- EXCERPTED DATA
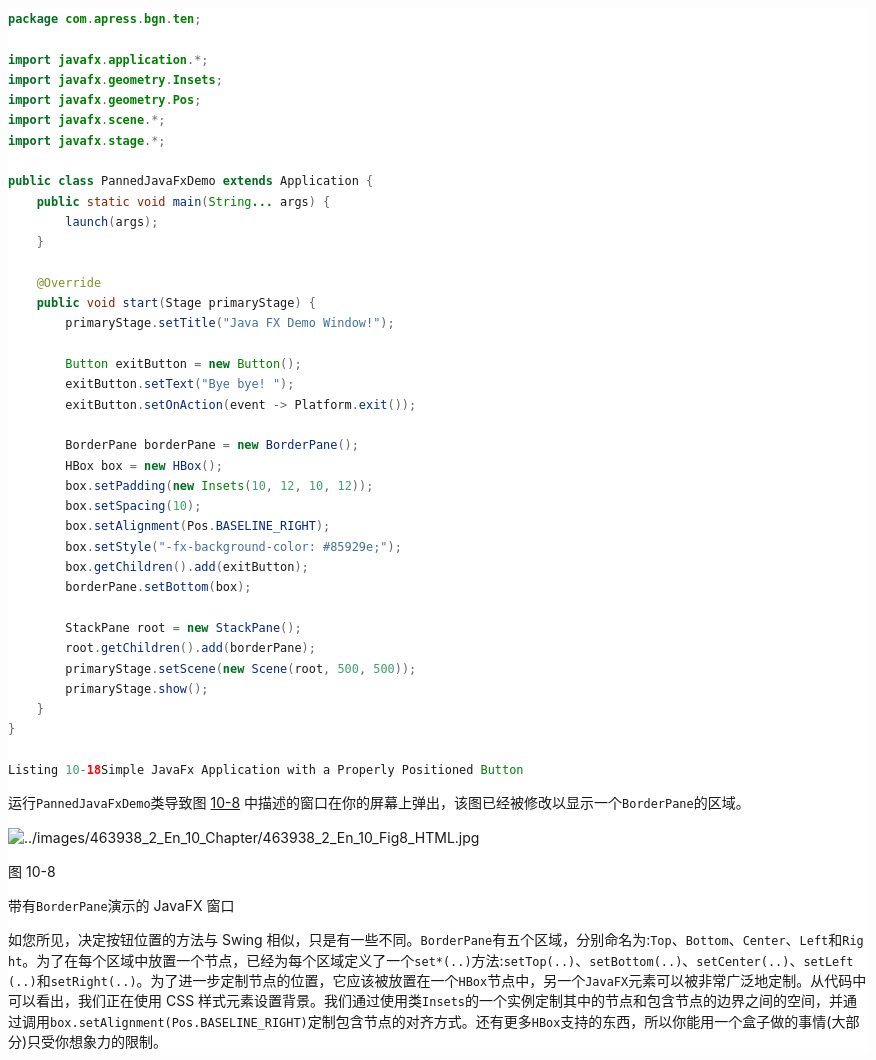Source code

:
 ```java
package com.apress.bgn.ten;

import javafx.application.*;
import javafx.geometry.Insets;
import javafx.geometry.Pos;
import javafx.scene.*;
import javafx.stage.*;

public class PannedJavaFxDemo extends Application {
    public static void main(String... args) {
        launch(args);
    }

    @Override
    public void start(Stage primaryStage) {
        primaryStage.setTitle("Java FX Demo Window!");

        Button exitButton = new Button();
        exitButton.setText("Bye bye! ");
        exitButton.setOnAction(event -> Platform.exit());

        BorderPane borderPane = new BorderPane();
        HBox box = new HBox();
        box.setPadding(new Insets(10, 12, 10, 12));
        box.setSpacing(10);
        box.setAlignment(Pos.BASELINE_RIGHT);
        box.setStyle("-fx-background-color: #85929e;");
        box.getChildren().add(exitButton);
        borderPane.setBottom(box);

        StackPane root = new StackPane();
        root.getChildren().add(borderPane);
        primaryStage.setScene(new Scene(root, 500, 500));
        primaryStage.show();
    }
}

Listing 10-18Simple JavaFx Application with a Properly Positioned Button

```

运行`PannedJavaFxDemo`类导致图 [10-8](#Fig8) 中描述的窗口在你的屏幕上弹出，该图已经被修改以显示一个`BorderPane`的区域。

![../images/463938_2_En_10_Chapter/463938_2_En_10_Fig8_HTML.jpg](../images/463938_2_En_10_Chapter/463938_2_En_10_Fig8_HTML.jpg)

图 10-8

带有`BorderPane`演示的 JavaFX 窗口

如您所见，决定按钮位置的方法与 Swing 相似，只是有一些不同。`BorderPane`有五个区域，分别命名为:`Top`、`Bottom`、`Center`、`Left`和`Right`。为了在每个区域中放置一个节点，已经为每个区域定义了一个`set*(..)`方法:`setTop(..)`、`setBottom(..)`、`setCenter(..)`、`setLeft(..)`和`setRight(..)`。为了进一步定制节点的位置，它应该被放置在一个`HBox`节点中，另一个`JavaFX`元素可以被非常广泛地定制。从代码中可以看出，我们正在使用 CSS 样式元素设置背景。我们通过使用类`Insets`的一个实例定制其中的节点和包含节点的边界之间的空间，并通过调用`box.setAlignment(Pos.BASELINE_RIGHT)`定制包含节点的对齐方式。还有更多`HBox`支持的东西，所以你能用一个盒子做的事情(大部分)只受你想象力的限制。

- ABOUT THIS EXERCISE
How many lines in the records above contain the word "args"? Answer with the number only.

- RESULT
2